Cumulative costs continue to decline

Keeping strict control on cost and rigorously optimising processes is critical to Arla’s success and competitive positioning, Knight said, noting total operational cost in 2016 was reduced by 1.4% excluding the cost of raw milk.

She said that a year ago, the company launched a new efficiency program to reduce cumulative costs by €400m ($421m) by 2020.

“In 2016, we did two big things, we delivered €100m ($105m) in savings, and we'll continue to do that in ‘17 and beyond,”​ Knight said.

“It's good business, and it's something you have to do in a low margin business like ours, we are always looking to take cost out. In ‘16 we did restructure, and we did take out about 540 white collar workers, so I'm certainly not expecting in  ‘17 that you're going to see any big personnel reductions at our company.”

Expectations for 2017

In 2017, Arla expects Group revenue to grow significantly owing to a continued growth in the company’s branded business as well as higher prices in the market globally.

UK division results

The UK, Arla’s largest market, performed strongly against a tough backdrop by increasing its market share across most of its categories.

arla uk graphic
A look at Arla Foods UK. Pic: Arla Foods UK

It achieved this by launching a wide range of innovative products, achieving its highest rate of branded products to date and working closely with retailer customers to maintain a leading position in own-label.

Overall revenue in the UK decreased from €2.5bn ($2.6bn) in 2015 to €2.2bn ($2.3bn) in 2016.

Arla Foods UK delivered its ambitions of growing its branded business with a focus on its three strategic brands; Arla, Lurpak and Castello. 

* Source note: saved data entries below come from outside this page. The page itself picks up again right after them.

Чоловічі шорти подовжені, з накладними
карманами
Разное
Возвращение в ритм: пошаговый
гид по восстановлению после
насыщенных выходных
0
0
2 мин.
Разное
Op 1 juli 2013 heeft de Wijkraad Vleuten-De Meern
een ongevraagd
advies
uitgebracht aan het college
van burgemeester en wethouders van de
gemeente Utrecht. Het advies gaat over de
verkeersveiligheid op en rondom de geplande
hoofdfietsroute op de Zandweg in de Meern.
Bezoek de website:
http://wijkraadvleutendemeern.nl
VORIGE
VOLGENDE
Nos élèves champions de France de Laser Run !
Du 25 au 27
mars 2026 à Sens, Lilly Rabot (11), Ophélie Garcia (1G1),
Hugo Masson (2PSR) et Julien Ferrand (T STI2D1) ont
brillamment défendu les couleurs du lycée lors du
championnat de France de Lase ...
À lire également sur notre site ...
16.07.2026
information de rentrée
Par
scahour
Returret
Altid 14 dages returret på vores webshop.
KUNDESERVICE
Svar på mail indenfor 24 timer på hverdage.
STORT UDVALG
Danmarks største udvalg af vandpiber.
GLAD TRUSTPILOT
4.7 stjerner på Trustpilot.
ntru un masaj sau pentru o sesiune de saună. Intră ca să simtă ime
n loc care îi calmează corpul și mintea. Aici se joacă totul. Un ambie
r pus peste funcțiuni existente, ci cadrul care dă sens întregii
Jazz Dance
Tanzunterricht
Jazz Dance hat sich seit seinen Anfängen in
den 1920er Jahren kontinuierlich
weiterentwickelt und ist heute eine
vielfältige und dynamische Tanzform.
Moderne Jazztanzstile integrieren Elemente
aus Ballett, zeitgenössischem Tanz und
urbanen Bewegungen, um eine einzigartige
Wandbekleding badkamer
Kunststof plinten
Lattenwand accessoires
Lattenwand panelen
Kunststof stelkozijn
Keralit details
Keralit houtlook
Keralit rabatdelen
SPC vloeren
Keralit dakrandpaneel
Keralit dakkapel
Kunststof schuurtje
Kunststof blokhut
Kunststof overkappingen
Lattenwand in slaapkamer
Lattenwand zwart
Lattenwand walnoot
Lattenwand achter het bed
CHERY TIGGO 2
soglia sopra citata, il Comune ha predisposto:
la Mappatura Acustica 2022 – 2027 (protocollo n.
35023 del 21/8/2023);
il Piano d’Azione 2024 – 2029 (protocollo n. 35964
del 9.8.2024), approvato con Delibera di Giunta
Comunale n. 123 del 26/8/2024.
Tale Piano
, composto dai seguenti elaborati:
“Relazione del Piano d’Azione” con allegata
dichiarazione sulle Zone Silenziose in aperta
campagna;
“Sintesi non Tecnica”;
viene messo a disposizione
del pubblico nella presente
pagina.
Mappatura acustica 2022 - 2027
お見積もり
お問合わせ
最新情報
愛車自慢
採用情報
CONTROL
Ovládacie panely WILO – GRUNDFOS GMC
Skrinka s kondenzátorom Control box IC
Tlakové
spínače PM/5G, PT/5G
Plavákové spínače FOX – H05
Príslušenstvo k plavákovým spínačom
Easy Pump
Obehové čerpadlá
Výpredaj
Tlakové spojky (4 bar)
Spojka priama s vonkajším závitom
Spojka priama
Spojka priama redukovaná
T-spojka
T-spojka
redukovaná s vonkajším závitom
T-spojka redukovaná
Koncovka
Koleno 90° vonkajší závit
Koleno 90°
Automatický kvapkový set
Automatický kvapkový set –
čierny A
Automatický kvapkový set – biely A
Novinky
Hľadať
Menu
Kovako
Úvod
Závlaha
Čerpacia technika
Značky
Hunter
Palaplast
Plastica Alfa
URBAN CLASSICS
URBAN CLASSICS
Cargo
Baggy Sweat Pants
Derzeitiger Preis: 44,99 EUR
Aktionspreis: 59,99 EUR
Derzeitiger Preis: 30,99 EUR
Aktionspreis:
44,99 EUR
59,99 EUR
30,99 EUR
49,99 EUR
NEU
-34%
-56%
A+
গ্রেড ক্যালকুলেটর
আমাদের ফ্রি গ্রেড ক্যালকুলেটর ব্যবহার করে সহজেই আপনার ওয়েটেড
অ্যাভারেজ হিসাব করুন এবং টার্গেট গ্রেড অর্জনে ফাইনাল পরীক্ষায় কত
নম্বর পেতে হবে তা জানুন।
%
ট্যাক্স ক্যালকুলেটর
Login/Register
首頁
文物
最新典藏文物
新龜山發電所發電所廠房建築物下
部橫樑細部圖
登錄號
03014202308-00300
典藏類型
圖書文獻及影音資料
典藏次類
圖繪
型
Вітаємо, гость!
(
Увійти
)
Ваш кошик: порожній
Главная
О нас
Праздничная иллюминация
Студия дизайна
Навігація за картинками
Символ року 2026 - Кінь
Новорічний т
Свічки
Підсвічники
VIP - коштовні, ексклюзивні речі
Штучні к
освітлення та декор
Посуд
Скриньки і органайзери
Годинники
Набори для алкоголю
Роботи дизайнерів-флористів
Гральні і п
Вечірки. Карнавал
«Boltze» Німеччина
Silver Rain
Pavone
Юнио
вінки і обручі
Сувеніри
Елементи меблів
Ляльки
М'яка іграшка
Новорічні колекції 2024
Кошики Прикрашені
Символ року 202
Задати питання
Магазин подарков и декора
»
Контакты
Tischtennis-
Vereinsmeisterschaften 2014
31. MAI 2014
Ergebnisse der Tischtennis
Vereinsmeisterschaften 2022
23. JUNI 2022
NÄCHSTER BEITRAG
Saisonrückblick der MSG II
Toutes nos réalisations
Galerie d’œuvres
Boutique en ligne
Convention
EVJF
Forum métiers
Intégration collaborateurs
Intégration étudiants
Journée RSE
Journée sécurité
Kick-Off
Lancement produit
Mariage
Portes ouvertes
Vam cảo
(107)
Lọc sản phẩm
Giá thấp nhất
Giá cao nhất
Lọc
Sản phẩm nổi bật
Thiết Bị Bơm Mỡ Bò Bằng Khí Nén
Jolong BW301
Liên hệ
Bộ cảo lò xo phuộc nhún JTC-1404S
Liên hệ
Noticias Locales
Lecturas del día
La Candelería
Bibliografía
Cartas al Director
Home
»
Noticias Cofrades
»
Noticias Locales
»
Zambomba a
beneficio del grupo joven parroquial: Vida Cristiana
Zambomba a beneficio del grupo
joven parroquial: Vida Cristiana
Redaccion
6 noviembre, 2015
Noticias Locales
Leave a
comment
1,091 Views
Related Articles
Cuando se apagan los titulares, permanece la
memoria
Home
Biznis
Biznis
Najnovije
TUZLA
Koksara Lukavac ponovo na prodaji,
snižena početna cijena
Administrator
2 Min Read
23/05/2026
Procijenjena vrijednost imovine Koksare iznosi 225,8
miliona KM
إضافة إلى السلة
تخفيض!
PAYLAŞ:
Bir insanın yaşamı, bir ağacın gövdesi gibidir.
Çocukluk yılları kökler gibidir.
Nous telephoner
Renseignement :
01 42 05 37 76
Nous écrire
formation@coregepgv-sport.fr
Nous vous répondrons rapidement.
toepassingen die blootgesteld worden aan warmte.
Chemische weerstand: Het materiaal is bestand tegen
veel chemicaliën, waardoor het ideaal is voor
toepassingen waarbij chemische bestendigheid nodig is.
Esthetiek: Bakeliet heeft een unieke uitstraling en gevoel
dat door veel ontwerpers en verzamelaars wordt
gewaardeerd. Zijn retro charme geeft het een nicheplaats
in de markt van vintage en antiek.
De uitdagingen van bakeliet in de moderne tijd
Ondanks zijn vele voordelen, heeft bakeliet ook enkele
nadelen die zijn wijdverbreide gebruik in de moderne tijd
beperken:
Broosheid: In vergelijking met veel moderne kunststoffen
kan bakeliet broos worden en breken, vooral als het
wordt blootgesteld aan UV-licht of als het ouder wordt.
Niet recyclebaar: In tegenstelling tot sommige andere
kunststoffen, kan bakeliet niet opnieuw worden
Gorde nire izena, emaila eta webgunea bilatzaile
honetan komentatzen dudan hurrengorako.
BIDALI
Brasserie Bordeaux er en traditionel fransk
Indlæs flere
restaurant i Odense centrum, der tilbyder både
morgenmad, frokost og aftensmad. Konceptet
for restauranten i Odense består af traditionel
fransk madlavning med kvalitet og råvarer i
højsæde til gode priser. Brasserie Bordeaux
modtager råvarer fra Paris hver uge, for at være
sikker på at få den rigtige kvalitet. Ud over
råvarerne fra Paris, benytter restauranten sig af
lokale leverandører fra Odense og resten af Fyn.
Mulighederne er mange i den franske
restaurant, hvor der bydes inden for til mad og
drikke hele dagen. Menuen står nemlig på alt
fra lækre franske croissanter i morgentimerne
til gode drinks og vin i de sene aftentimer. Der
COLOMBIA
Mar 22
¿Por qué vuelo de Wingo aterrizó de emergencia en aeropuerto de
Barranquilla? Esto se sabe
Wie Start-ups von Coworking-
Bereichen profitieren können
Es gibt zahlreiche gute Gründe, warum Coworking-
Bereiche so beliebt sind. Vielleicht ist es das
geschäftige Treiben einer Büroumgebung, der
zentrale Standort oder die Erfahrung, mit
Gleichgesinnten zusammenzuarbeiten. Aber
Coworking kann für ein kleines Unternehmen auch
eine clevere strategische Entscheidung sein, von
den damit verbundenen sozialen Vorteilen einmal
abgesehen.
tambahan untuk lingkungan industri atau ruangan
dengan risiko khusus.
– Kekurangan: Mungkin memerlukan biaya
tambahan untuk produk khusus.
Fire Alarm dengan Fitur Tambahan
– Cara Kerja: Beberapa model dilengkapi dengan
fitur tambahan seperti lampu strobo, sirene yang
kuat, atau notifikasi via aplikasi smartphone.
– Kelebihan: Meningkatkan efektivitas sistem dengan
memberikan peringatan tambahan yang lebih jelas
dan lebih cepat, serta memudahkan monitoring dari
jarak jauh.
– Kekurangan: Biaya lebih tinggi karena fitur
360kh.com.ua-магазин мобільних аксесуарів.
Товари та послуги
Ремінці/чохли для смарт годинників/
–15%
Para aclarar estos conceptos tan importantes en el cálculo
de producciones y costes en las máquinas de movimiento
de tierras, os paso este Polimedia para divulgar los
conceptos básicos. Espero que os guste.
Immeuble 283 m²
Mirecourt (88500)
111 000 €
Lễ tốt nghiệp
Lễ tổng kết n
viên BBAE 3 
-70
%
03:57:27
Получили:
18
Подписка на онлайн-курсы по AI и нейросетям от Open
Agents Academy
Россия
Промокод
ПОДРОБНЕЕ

Arla branded products achieved volume driven growth of 7.6% compared to 5.2% in 2015.

In 2016, Arla branded milk grew 12%, and added £95m ($118m) to the milk category with launches of Arla B.O.B., Arla Farmers Milk, Arla Organic Farm Milk and Arla Cravendale 250ml.

In addition, Morrisons Milk for Farmers, launched in 2015, accounted for around 15% of sales within the categories that it competes in.

Arla Lactofree product range saw another year of double-digit growth with +18% growth (23% in 2015).

Arla yogurt category, which the business first entered in 2015, has more than doubled year-on-year (+116%).

Arla’s speciality cheese brand Castello accelerated its growth in 2016 to 18%.

Tomas Pietrangeli, managing director, Arla Foods UK, said the company was able to deliver a strong set of results by driving growth in the UK through its portfolio of popular products, and delivering efficiencies and cost savings in the supply chain.

“We are, however, conscious of the longer-term context and potential impact of Brexit. That’s why we’re working closely with the wider food and farming industry, and with Government, to try and maximize opportunities of Brexit, whilst mitigating potential risks,”​ Pietrangeli said.